School of Foreign Languages, Henan Polytechnic University, Jiaozuo 454003, Henan Province, China.
Comput Intell Neurosci. 2022 Jun 2;2022:9773452. doi: 10.1155/2022/9773452. eCollection 2022.
In China, the application of corpus in language teaching, especially in English and American literature teaching, is still in the preliminary research stage, and there are various shortcomings, which have not been paid due attention by front-line educators. Constructing English and American literature corpus according to certain principles can effectively promote English and American literature teaching. The research of this paper is devoted to how to automatically build a corpus of English and American literature. In the process of keyword extraction, key phrases and keywords are effectively combined. The similarity between atomic events is calculated by the TextRank algorithm, and then the first sentences with high similarity are selected and sorted. Based on ML (machine learning) text classification method, a combined classifier based on SVM (support vector machine) and NB (Naive Bayes) is proposed. The experimental results show that, from the point of view of accuracy and recall, the classification effect of the combined algorithm proposed in this paper is the best among the three methods. The best classification results of accuracy, recall, and value are 0.87, 0.9, and 0.89, respectively. Experimental results show that this method can quickly, accurately, and persistently obtain high-quality bilingual mixed web pages.

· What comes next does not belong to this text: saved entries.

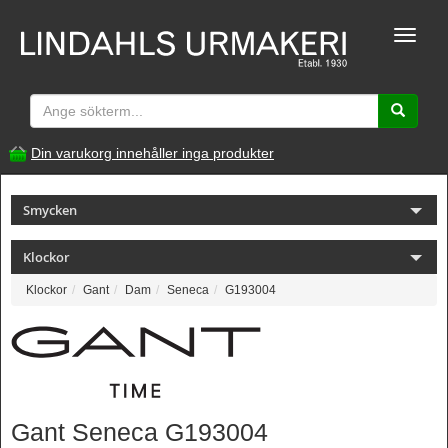
Toggle
naviga
Din varukorg innehåller inga produkter
Smycken
Klockor
Klockor
Gant
Dam
Seneca
G193004
Gant Seneca G193004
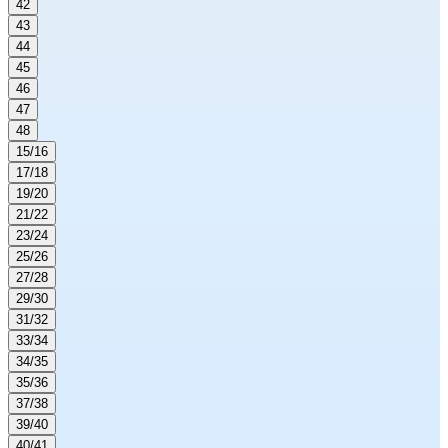
42
43
44
45
46
47
48
15/16
17/18
19/20
21/22
23/24
25/26
27/28
29/30
31/32
33/34
34/35
35/36
37/38
39/40
40/41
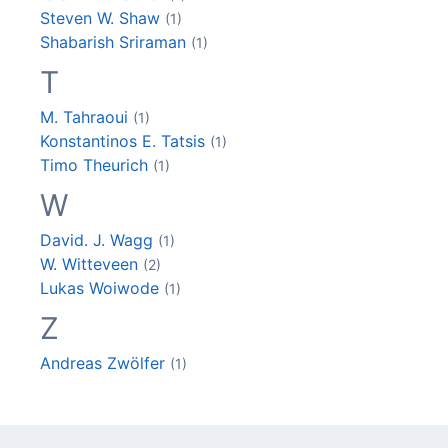
Steven W.
Shaw
(1)
Shabarish
Sriraman
(1)
T
M.
Tahraoui
(1)
Konstantinos E.
Tatsis
(1)
Timo
Theurich
(1)
W
David. J.
Wagg
(1)
W.
Witteveen
(2)
Lukas
Woiwode
(1)
Z
Andreas
Zwölfer
(1)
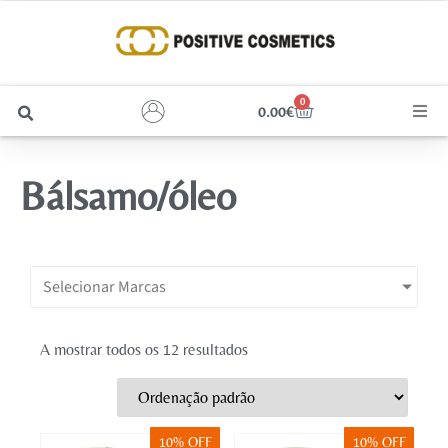
0
0.00
€
Cabelo
Bálsamo/óleo
Unhas
Homem
Selecionar Marcas
Rosto
A mostrar todos os 12 resultados
Corpo e Estética
Maquilhagem
10% OFF
10% OFF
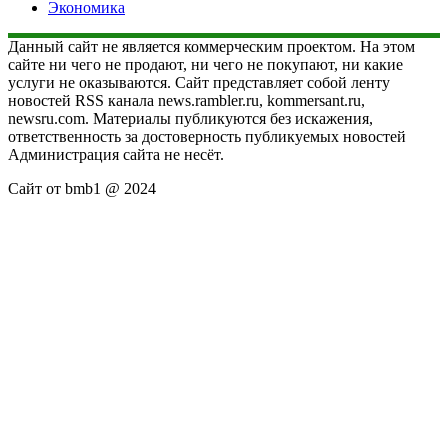
Экономика
Данный сайт не является коммерческим проектом. На этом
сайте ни чего не продают, ни чего не покупают, ни какие
услуги не оказываются. Сайт представляет собой ленту
новостей RSS канала news.rambler.ru, kommersant.ru,
newsru.com. Материалы публикуются без искажения,
ответственность за достоверность публикуемых новостей
Администрация сайта не несёт.
Сайт от bmb1 @ 2024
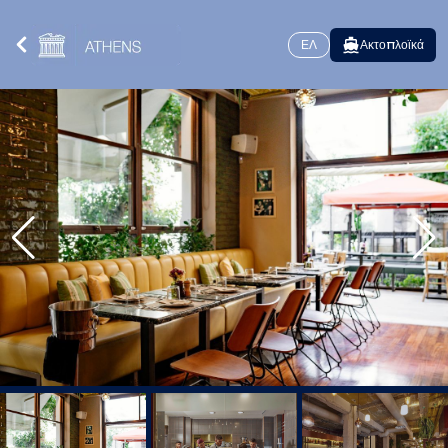
ΕΛ
Ακτοπλοϊκά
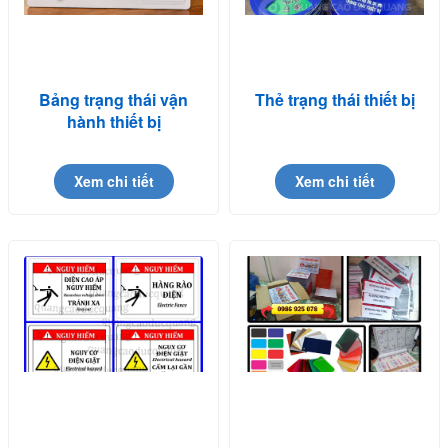
Bảng trạng thái vận
Thẻ trạng thái thiết bị
hành thiết bị
Xem chi tiết
Xem chi tiết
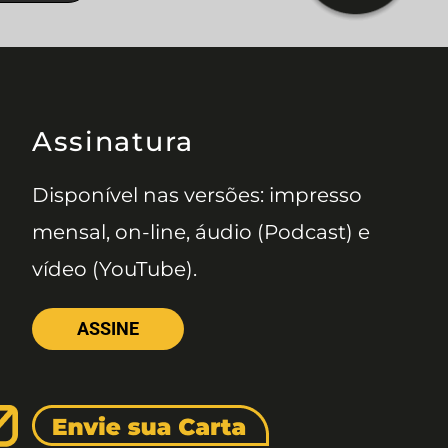
Assinatura
Disponível nas versões: impresso
mensal, on-line, áudio (Podcast) e
vídeo (YouTube).
ASSINE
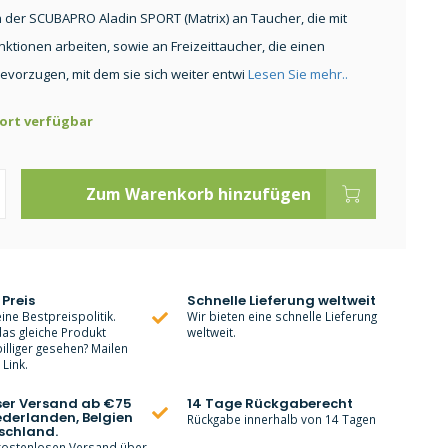
 der SCUBAPRO Aladin SPORT (Matrix) an Taucher, die mit
nktionen arbeiten, sowie an Freizeittaucher, die einen
vorzugen, mit dem sie sich weiter entwi
Lesen Sie mehr..
ort verfügbar
Zum Warenkorb hinzufügen
 Preis
Schnelle Lieferung weltweit
ine Bestpreispolitik.
Wir bieten eine schnelle Lieferung
as gleiche Produkt
weltweit.
lliger gesehen? Mailen
Link.
ser Versand ab €75
14 Tage Rückgaberecht
ederlanden, Belgien
Rückgabe innerhalb von 14 Tagen
schland.
 kostenlosen Versand über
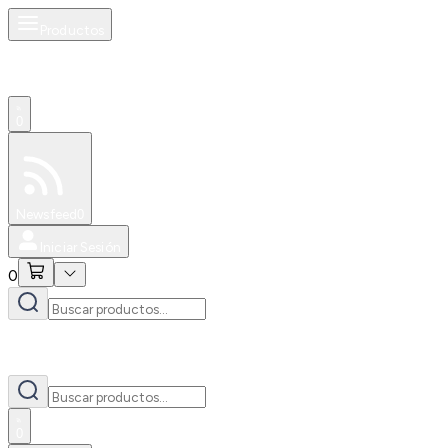
Productos
0
Especiales
Newsfeed
0
Iniciar Sesión
0
0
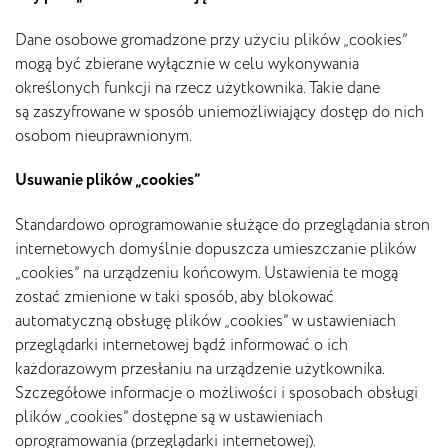
Dane osobowe gromadzone przy użyciu plików „cookies”
mogą być zbierane wyłącznie w celu wykonywania
określonych funkcji na rzecz użytkownika. Takie dane
są zaszyfrowane w sposób uniemożliwiający dostęp do nich
osobom nieuprawnionym.
Usuwanie plików „cookies”
Standardowo oprogramowanie służące do przeglądania stron
internetowych domyślnie dopuszcza umieszczanie plików
„cookies” na urządzeniu końcowym. Ustawienia te mogą
zostać zmienione w taki sposób, aby blokować
automatyczną obsługę plików „cookies” w ustawieniach
przeglądarki internetowej bądź informować o ich
każdorazowym przesłaniu na urządzenie użytkownika.
Szczegółowe informacje o możliwości i sposobach obsługi
plików „cookies” dostępne są w ustawieniach
oprogramowania (przeglądarki internetowej).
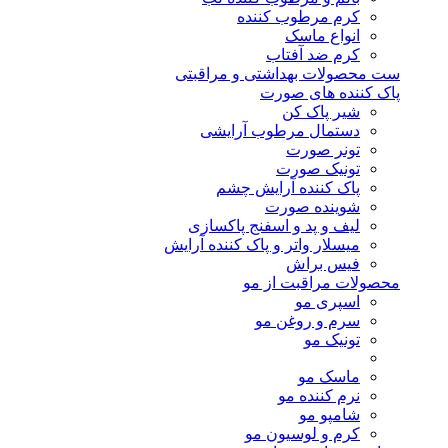
کرم مرطوب کننده
انواع ماسک
کرم ضد آفتاب
ست محصولات بهداشتی و مراقبتی
پاک کننده های صورت
شیر پاک کن
دستمال مرطوب آرایشی
تونر صورت
تونیک صورت
پاک کننده آرایش چشم
شوینده صورت
لیف و پد و اسفنج پاکسازی
میسلار واتر و پاک کننده آرایش
فیس براش
محصولات مراقبت از مو
اسپری مو
سرم و روغن مو
تونیک مو
ماسک مو
نرم کننده مو
شامپو مو
کرم و لوسیون مو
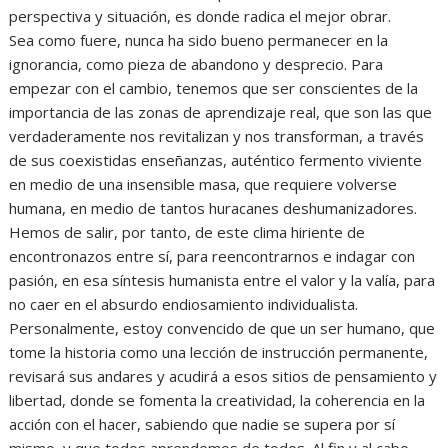
perspectiva y situación, es donde radica el mejor obrar.
Sea como fuere, nunca ha sido bueno permanecer en la
ignorancia, como pieza de abandono y desprecio. Para
empezar con el cambio, tenemos que ser conscientes de la
importancia de las zonas de aprendizaje real, que son las que
verdaderamente nos revitalizan y nos transforman, a través
de sus coexistidas enseñanzas, auténtico fermento viviente
en medio de una insensible masa, que requiere volverse
humana, en medio de tantos huracanes deshumanizadores.
Hemos de salir, por tanto, de este clima hiriente de
encontronazos entre sí, para reencontrarnos e indagar con
pasión, en esa síntesis humanista entre el valor y la valía, para
no caer en el absurdo endiosamiento individualista.
Personalmente, estoy convencido de que un ser humano, que
tome la historia como una lección de instrucción permanente,
revisará sus andares y acudirá a esos sitios de pensamiento y
libertad, donde se fomenta la creatividad, la coherencia en la
acción con el hacer, sabiendo que nadie se supera por sí
mismo, y que todos aprendemos de todos. Al fin y al cabo,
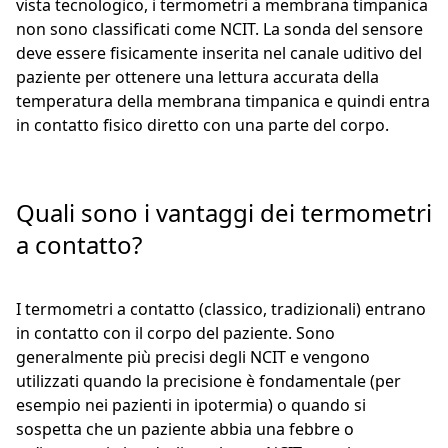
vista tecnologico, i termometri a membrana timpanica
non sono classificati come NCIT. La sonda del sensore
deve essere fisicamente inserita nel canale uditivo del
paziente per ottenere una lettura accurata della
temperatura della membrana timpanica e quindi entra
in contatto fisico diretto con una parte del corpo.
Quali sono i vantaggi dei termometri
a contatto?
I termometri a contatto (classico, tradizionali) entrano
in contatto con il corpo del paziente. Sono
generalmente più precisi degli NCIT e vengono
utilizzati quando la precisione è fondamentale (per
esempio nei pazienti in ipotermia) o quando si
sospetta che un paziente abbia una febbre o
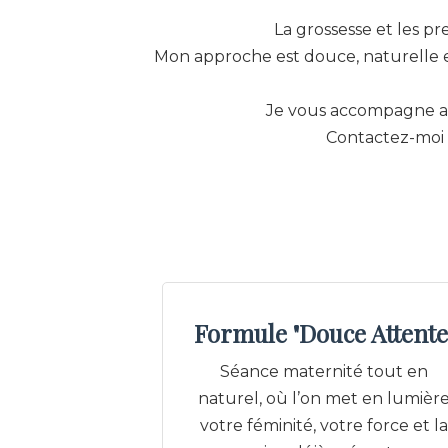
La grossesse et les p
Mon approche est douce, naturelle e
Je vous accompagne ave
Contactez-moi 
Formule "Douce Attente
Séance maternité tout en
naturel, où l’on met en lumièr
votre féminité, votre force et la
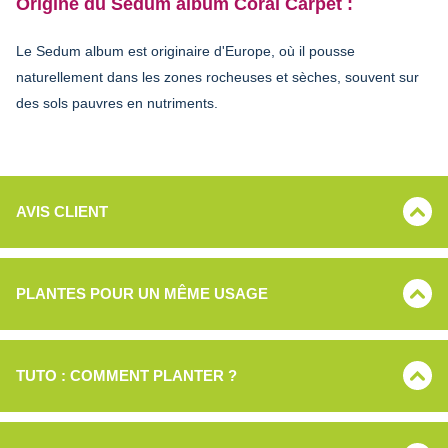
Origine du Sedum album Coral Carpet :
Le Sedum album est originaire d'Europe, où il pousse
naturellement dans les zones rocheuses et sèches, souvent sur
des sols pauvres en nutriments.
AVIS CLIENT
PLANTES POUR UN MÊME USAGE
TUTO : COMMENT PLANTER ?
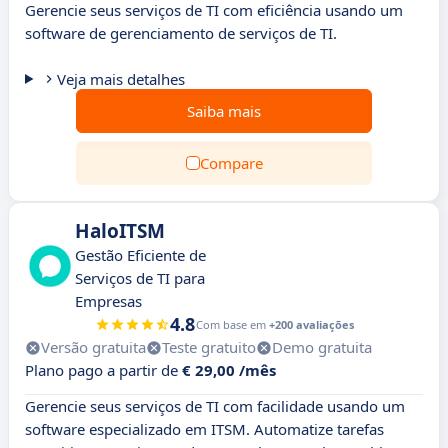
Gerencie seus serviços de TI com eficiência usando um
software de gerenciamento de serviços de TI.
Veja mais detalhes
Saiba mais
Compare
HaloITSM
Gestão Eficiente de
Serviços de TI para
Empresas
4.8
Com base em
+200 avaliações
Versão gratuita
Teste gratuito
Demo gratuita
Plano pago a partir de
€ 29,00 /mês
Gerencie seus serviços de TI com facilidade usando um
software especializado em ITSM. Automatize tarefas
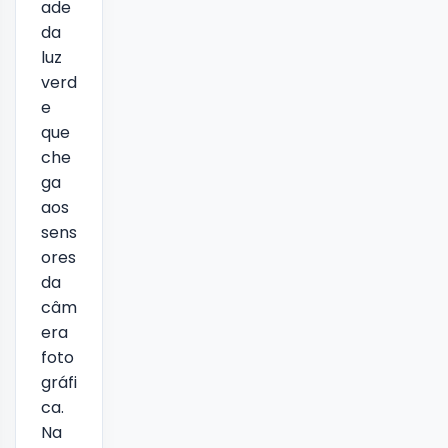
ade
da
luz
verd
e
que
che
ga
aos
sens
ores
da
câm
era
foto
gráfi
ca.
Na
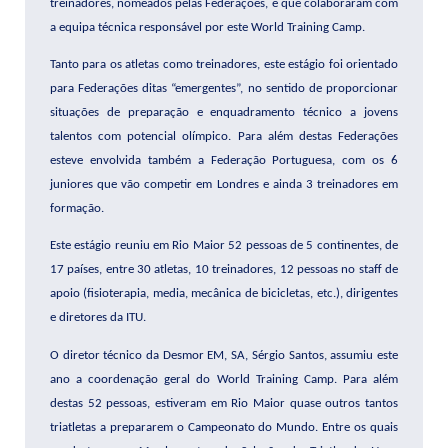
treinadores, nomeados pelas Federações, e que colaboraram com
a equipa técnica responsável por este World Training Camp.
Tanto para os atletas como treinadores, este estágio foi orientado
para Federações ditas “emergentes”, no sentido de proporcionar
situações de preparação e enquadramento técnico a jovens
talentos com potencial olímpico. Para além destas Federações
esteve envolvida também a Federação Portuguesa, com os 6
juniores que vão competir em Londres e ainda 3 treinadores em
formação.
Este estágio reuniu em Rio Maior 52 pessoas de 5 continentes, de
17 países, entre 30 atletas, 10 treinadores, 12 pessoas no staff de
apoio (fisioterapia, media, mecânica de bicicletas, etc.), dirigentes
e diretores da ITU.
O diretor técnico da Desmor EM, SA, Sérgio Santos, assumiu este
ano a coordenação geral do World Training Camp. Para além
destas 52 pessoas, estiveram em Rio Maior quase outros tantos
triatletas a prepararem o Campeonato do Mundo. Entre os quais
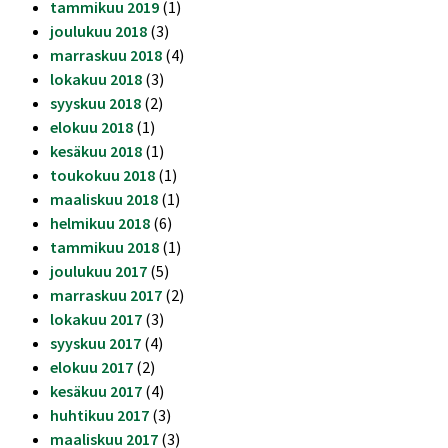
tammikuu 2019
(1)
joulukuu 2018
(3)
marraskuu 2018
(4)
lokakuu 2018
(3)
syyskuu 2018
(2)
elokuu 2018
(1)
kesäkuu 2018
(1)
toukokuu 2018
(1)
maaliskuu 2018
(1)
helmikuu 2018
(6)
tammikuu 2018
(1)
joulukuu 2017
(5)
marraskuu 2017
(2)
lokakuu 2017
(3)
syyskuu 2017
(4)
elokuu 2017
(2)
kesäkuu 2017
(4)
huhtikuu 2017
(3)
maaliskuu 2017
(3)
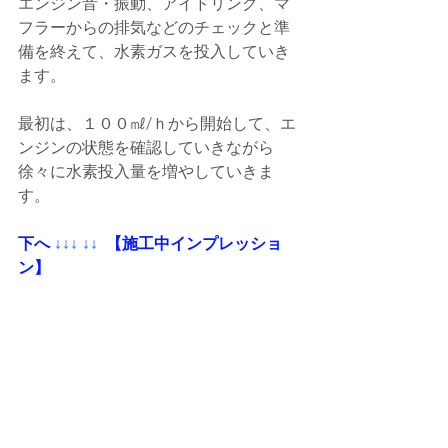
エンジン音・振動、アイドリング、マ
フラーからの排気などのチェックと準
備を終えて、水素ガスを投入していき
ます。
最初は、１００㎖/ｈから開始して、エ
ンジンの状態を確認していきながら
徐々に水素投入量を増やしていきま
す。
下へ
 ↓↓↓ ↓↓ 
 【施工中インプレッショ
ン】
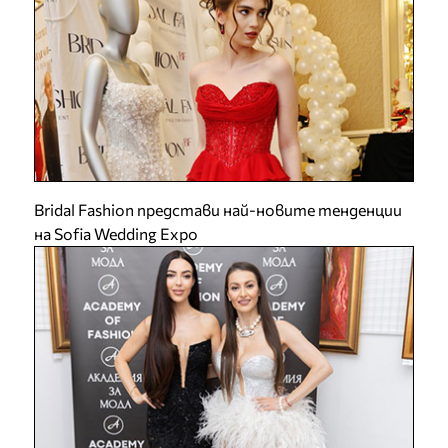
Bridal Fashion представи най-новите тенденции
на Sofia Wedding Expo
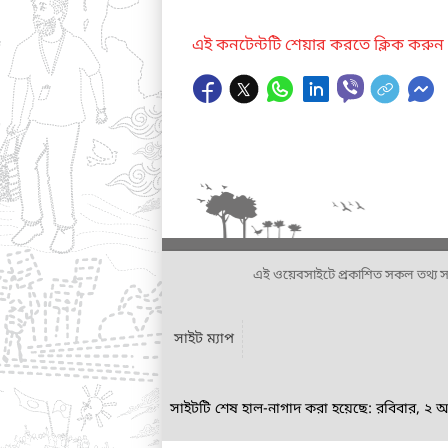
এই কনটেন্টটি শেয়ার করতে ক্লিক করুন
এই ওয়েবসাইটে প্রকাশিত সকল তথ্য সংশ্লি
সাইট ম্যাপ
সাইটটি শেষ হাল-নাগাদ করা হয়েছে: রবিবার, ২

在中国,语料库在语言教学中的应用,尤其是在英语和美国文学教学中的应用,仍处于初步研究阶段,存在各种不足,没有得到一线教育工作者的应有关注。按照一定的原则构建英语美国文学语料库,可以有效地促进英语美国文学教学。本文的研究致力于如何自动构建英语美国文学语料库。在关键词提取过程中,有效结合了关键短语和关键词。通过 TextRank 算法计算原子事件之间的相似度,然后选择并排序相似度高的前 句子。基于 ML(机器学习)文本分类方法,提出了一种基于 SVM(支持向量机)和 NB(朴素贝叶斯)的组合分类器。实验结果表明,从准确性和召回率的角度来看,本文提出的组合算法的分类效果在三种方法中最好。精度、召回率和 F 值的最佳分类结果分别为 0.87、0.9 和 0.89。实验结果表明,该方法能够快速、准确、持续地获取高质量的双语混合网页。